Remember too that you should always give a number on which you can be contacted when reporting an emergency, and that you should not end the call until the official on the other end of the phone has no further questions. Emergency calls can be made free of charge from all telephones, including mobile phones. Further opportunities for making emergency calls are provided by emergency telephones - die Notrufsäule - that are located every 500-2,000 metres along German motorways, and also on other major roads and isolated thoroughfares. When using these phones to report an accident, it is crucial to cite the exact position of the emegency phones in kilometres. Other emergency phones are located parks and public buildings, although their frequency is declining as the usage of mobile phones increases. It is in theory also possible for German citizens with hearing or speaking difficulties to send an emergency message with a telecommunications device for the deaf (TDD), but as yet not all emergency networks are equipped with the necessary equipment to receive this. They are encouraged instead to send emergency messages by fax, using the number 112.
When the Deutsche Bundespost had a monopoly on phone services, you used to ring 118 to find out a German phone number. Since decentralisation however, directory enquiries are provided by a wide range of companies, who charge very different prices for their services. Modern directory enquiries can supply you with more information than just a landline number. Depending on which provider you contact, you can also find out mobile phone numbers, fax numbers, postcodes and even names and addresses of anyone who has placed their details in the telephone directory. All of these companies have telephone numbers that start with 118, and you can find out more about their different services and tariffs by clicking here.
It's cheaper therefore to look up German phone numbers online, and you can do so using the links below:
Das Telefonbuch (the online version of the German telephone directory);
Teleauskunft (a database where you can look up German telephone numbers for companies and private individuals);
Gelbe Seiten (the German equivalent of the Yellow Pages)

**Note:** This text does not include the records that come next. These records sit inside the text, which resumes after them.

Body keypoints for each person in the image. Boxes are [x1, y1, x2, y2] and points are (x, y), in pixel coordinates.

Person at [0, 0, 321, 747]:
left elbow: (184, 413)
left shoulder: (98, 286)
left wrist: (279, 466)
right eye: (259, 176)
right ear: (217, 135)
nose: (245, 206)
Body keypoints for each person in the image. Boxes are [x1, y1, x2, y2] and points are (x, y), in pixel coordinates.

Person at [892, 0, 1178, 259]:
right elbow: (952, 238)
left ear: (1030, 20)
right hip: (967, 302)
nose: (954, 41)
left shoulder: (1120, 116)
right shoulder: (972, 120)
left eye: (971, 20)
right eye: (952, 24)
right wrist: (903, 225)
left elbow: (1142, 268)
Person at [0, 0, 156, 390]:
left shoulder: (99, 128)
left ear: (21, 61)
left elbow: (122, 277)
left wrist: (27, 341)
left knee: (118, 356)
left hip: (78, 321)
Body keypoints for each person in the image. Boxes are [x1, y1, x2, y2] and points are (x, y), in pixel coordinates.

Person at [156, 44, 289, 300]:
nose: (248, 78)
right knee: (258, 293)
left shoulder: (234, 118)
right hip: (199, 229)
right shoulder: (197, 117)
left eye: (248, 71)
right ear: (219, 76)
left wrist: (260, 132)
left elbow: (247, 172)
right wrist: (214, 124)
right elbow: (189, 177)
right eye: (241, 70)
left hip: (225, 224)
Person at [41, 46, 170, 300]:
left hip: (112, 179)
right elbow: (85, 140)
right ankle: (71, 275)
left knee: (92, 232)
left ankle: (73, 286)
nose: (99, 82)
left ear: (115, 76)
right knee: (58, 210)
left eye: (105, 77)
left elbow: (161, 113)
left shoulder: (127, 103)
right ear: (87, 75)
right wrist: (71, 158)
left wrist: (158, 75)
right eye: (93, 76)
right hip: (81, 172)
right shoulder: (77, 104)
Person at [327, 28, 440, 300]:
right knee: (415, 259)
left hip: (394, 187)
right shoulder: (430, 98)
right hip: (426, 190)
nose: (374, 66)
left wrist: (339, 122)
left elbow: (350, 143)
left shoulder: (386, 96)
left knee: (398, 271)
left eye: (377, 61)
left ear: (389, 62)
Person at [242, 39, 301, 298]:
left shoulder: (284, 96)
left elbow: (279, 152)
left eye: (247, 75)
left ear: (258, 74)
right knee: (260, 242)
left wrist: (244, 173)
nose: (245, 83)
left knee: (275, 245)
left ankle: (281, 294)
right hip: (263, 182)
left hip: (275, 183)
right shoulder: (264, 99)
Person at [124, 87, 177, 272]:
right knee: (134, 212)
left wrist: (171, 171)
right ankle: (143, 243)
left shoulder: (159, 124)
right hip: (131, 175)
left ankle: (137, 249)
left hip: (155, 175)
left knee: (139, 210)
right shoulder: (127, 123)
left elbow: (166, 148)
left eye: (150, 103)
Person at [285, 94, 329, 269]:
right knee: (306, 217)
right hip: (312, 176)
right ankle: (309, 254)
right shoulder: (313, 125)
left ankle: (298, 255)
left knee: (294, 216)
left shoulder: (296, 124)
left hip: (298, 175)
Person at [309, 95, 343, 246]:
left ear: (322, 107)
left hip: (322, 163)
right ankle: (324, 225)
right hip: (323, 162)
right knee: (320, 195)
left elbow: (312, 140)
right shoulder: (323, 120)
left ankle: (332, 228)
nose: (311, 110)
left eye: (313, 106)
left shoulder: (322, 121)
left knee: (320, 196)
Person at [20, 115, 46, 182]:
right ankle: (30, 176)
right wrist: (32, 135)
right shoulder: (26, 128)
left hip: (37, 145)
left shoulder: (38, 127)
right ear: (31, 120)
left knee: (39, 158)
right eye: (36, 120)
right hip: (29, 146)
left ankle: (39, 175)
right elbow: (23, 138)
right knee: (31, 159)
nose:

Herold (the Austrian telephone directory and Yellow Pages)
- Switzerland and Liechtenstein:
The White Pages (the online version of the Swiss telephone directory);
The Yellow Pages (the Swiss equivalent of the Yellow Pages);
tel.search.ch (a free electronic phone book)
How to give and receive telephone numbers
German telephone numbers are usually said in pairs. This is not true however for the dialling code, so (0475) 24 88 79 would be given as null vier sieben fünf - vierundzwanzig achtundachtzig neunundsiebzig.
If there is an odd number of digits in a German phone number, the first digit is usually isolated and the followed digits are then spoken in pairs, for example 2 34 47 95.
When numbers are said over the telephone or as part of a public announcement, you will also often hear "zwo" instead of "zwei". This is to avoid any confusion as "zwei" could be confused with "drei" if the line is bad. This also applies to compound numbers such as 82 which might be said as "zwoundachtzig" over the phone.